Please transcribe the text of every record below word for word, leaving the pictures out of your answer.

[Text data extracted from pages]
┌──

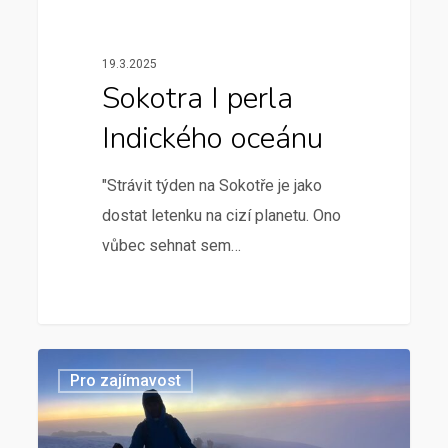
19.3.2025
Sokotra I perla
Indického oceánu
"Strávit týden na Sokotře je jako
dostat letenku na cizí planetu. Ono
vůbec sehnat sem…
Pro zajímavost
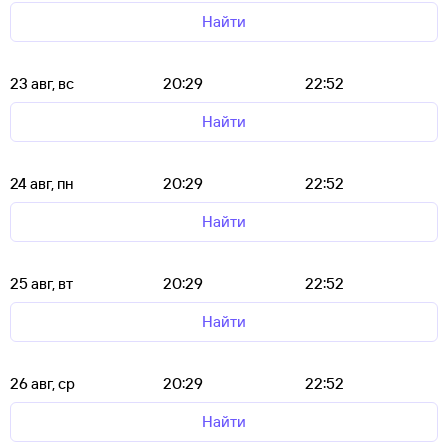
Найти
23 авг, вс
20:29
22:52
Найти
24 авг, пн
20:29
22:52
Найти
25 авг, вт
20:29
22:52
Найти
26 авг, ср
20:29
22:52
Найти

└──

| Answer to this task |
19.3.2025
Sokotra I perla
Indického oceánu
"Strávit týden na Sokotře je jako
dostat letenku na cizí planetu. Ono
vůbec sehnat sem…
Pro zajímavost
Найти
23 авг, вс
20:29
22:52
Найти
24 авг, пн
20:29
22:52
Найти
25 авг, вт
20:29
22:52
Найти
26 авг, ср
20:29
22:52
Найти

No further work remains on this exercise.